■ **Work required**: From the listing below, copy out every line where the word "nightstand" appears.

■ **Extracted material**:
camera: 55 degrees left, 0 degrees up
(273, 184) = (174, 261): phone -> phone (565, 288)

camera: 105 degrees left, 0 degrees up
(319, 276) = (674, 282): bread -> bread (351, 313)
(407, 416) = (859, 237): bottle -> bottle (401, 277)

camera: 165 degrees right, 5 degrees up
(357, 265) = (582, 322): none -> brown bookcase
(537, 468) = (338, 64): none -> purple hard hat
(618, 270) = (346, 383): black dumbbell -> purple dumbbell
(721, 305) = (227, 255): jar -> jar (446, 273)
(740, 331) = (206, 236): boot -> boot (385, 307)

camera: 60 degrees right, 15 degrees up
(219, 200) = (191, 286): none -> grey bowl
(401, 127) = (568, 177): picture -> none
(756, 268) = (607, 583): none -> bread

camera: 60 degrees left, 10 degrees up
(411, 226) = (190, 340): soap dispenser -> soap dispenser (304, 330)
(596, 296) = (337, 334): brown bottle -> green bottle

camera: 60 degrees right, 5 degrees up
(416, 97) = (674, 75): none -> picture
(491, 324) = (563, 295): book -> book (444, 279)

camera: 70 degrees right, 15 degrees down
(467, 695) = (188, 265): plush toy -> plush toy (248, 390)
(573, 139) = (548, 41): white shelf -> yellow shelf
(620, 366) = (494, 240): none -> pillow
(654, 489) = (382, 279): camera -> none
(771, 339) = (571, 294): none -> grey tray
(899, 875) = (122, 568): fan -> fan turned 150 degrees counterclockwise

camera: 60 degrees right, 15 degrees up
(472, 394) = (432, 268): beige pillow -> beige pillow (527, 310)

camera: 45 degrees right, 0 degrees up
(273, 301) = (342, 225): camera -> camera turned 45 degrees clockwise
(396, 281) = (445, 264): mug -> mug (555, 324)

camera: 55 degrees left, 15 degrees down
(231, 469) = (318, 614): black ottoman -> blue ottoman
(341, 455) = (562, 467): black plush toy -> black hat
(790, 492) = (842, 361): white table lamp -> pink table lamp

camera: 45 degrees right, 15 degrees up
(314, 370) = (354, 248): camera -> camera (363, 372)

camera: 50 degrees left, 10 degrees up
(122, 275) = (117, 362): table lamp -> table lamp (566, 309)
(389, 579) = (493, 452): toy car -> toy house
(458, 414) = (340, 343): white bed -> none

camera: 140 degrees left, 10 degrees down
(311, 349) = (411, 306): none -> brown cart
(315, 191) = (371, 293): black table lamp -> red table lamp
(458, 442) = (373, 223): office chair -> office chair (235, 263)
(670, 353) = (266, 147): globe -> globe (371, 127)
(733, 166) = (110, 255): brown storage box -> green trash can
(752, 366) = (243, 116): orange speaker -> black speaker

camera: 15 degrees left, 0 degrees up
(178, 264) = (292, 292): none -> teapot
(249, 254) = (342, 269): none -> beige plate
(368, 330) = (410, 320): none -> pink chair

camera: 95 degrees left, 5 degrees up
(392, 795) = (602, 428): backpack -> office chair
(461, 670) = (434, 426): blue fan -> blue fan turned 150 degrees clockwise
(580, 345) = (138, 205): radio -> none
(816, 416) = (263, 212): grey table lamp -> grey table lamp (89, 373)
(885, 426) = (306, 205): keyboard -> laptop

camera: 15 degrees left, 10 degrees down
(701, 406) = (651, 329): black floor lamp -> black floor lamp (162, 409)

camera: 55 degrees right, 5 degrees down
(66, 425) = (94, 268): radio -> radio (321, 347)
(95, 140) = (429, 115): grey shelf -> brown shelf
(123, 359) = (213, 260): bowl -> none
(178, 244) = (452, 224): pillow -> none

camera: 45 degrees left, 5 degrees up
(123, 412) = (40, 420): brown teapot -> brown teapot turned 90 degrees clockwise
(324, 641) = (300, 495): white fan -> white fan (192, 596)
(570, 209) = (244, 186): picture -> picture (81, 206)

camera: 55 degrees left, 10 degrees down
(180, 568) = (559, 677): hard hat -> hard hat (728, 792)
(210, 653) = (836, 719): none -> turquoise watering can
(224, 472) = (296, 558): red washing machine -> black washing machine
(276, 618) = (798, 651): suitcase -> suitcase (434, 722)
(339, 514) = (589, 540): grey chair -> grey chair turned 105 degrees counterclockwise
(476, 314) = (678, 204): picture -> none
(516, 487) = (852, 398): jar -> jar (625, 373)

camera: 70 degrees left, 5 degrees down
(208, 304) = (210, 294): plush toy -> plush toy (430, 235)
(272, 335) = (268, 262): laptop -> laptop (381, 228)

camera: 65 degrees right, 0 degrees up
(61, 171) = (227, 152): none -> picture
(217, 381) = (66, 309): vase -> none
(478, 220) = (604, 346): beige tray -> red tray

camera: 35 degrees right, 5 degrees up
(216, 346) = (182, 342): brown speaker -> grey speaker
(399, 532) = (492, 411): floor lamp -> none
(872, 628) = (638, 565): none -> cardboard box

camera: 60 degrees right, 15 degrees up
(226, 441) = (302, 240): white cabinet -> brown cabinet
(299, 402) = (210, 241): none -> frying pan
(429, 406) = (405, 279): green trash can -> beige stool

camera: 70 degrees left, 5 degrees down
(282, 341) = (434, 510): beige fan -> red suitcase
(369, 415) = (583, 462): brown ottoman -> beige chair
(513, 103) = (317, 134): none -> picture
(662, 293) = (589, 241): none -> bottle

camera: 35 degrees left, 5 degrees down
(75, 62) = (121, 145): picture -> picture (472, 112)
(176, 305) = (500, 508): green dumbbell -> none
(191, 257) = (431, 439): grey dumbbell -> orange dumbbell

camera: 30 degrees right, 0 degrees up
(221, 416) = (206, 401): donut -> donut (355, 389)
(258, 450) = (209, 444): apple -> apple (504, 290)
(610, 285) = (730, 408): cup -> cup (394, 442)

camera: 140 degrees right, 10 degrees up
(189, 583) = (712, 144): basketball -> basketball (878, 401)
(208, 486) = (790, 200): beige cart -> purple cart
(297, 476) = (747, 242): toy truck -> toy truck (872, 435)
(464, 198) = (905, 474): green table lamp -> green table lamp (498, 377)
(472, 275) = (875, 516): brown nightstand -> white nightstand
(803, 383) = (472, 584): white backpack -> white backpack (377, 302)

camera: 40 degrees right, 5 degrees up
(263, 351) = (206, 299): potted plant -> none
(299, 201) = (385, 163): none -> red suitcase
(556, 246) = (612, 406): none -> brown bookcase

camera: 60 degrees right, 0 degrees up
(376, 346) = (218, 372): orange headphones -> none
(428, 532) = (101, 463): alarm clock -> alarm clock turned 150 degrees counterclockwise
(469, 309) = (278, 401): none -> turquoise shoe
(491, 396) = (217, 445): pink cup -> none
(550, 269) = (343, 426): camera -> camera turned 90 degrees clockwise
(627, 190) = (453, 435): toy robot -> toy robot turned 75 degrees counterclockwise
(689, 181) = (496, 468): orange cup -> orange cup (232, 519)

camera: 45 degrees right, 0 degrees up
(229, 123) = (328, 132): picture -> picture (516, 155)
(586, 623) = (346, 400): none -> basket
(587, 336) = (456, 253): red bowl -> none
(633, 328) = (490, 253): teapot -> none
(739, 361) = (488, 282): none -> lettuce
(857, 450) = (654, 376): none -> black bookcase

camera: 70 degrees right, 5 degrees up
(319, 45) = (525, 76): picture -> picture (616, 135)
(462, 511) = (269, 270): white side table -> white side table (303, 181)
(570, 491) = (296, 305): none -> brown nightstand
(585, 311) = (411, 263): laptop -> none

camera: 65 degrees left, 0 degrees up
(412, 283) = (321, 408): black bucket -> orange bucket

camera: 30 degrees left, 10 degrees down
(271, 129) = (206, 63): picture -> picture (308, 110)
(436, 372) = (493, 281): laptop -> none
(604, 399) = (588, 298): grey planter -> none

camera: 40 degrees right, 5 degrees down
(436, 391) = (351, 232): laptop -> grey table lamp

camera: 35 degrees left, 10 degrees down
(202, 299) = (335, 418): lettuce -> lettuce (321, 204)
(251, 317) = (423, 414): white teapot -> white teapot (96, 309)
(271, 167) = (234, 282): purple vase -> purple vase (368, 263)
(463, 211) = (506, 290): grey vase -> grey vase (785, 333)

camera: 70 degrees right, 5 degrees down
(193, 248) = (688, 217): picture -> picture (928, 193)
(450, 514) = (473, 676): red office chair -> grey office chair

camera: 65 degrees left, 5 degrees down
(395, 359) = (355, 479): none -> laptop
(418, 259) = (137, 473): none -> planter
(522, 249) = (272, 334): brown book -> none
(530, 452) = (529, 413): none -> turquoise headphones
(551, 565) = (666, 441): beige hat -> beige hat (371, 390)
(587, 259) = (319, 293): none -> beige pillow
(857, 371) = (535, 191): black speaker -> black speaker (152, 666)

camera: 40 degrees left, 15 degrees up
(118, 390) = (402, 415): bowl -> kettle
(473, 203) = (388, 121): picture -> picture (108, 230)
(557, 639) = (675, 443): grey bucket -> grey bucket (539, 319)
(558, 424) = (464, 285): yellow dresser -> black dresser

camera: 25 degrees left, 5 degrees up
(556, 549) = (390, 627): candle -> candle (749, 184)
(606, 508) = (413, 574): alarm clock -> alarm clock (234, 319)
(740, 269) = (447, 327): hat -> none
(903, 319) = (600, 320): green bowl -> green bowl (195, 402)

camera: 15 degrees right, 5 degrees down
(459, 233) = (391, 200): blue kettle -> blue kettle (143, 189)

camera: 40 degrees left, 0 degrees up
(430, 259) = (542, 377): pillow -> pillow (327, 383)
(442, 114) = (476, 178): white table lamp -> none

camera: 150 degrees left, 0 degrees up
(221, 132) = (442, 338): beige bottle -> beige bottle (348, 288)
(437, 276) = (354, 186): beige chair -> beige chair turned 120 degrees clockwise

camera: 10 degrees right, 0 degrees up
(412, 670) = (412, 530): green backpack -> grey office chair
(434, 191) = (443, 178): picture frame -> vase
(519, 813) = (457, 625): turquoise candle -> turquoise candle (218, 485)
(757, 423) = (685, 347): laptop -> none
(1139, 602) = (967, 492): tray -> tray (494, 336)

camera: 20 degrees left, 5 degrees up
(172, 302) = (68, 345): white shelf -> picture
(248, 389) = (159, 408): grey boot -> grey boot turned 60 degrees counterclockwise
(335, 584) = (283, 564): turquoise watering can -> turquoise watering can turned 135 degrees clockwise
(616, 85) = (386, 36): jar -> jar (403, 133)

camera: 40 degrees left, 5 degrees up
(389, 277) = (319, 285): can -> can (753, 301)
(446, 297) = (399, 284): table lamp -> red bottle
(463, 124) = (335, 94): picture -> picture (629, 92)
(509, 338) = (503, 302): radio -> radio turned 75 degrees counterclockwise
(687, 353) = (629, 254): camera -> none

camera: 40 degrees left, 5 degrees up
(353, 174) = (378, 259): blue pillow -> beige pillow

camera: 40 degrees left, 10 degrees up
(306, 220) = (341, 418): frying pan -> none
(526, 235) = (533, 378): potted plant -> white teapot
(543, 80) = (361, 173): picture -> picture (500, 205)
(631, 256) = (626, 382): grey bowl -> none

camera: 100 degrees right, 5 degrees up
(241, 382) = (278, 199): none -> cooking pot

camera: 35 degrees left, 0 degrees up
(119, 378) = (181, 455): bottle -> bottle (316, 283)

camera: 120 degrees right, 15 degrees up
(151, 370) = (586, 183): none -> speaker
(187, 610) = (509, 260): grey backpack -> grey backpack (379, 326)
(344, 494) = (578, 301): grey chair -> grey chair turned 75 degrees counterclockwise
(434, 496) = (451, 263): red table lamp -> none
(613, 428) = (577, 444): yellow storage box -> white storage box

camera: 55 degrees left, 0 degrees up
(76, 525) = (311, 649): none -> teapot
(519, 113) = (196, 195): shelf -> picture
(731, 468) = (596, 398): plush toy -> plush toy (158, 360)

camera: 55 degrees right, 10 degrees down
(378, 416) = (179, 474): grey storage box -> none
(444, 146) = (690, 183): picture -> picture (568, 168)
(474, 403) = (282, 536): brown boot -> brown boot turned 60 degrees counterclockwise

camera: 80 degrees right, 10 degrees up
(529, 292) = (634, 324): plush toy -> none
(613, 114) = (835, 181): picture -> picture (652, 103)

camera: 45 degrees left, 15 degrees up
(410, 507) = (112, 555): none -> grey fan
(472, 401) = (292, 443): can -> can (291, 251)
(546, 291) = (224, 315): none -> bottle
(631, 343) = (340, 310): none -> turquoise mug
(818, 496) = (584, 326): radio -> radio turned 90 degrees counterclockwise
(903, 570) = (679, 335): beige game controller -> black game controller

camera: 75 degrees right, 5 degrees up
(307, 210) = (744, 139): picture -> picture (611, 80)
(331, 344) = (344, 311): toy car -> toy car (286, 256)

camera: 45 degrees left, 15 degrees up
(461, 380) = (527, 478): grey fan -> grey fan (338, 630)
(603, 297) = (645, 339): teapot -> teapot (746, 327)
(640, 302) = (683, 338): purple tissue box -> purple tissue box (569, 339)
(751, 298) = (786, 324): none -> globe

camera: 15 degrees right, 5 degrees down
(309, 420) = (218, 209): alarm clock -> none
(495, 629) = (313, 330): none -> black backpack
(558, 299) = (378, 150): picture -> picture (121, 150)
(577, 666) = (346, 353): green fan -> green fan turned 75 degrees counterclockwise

■ **Response to the task**:
(472, 275) = (875, 516): brown nightstand -> white nightstand
(570, 491) = (296, 305): none -> brown nightstand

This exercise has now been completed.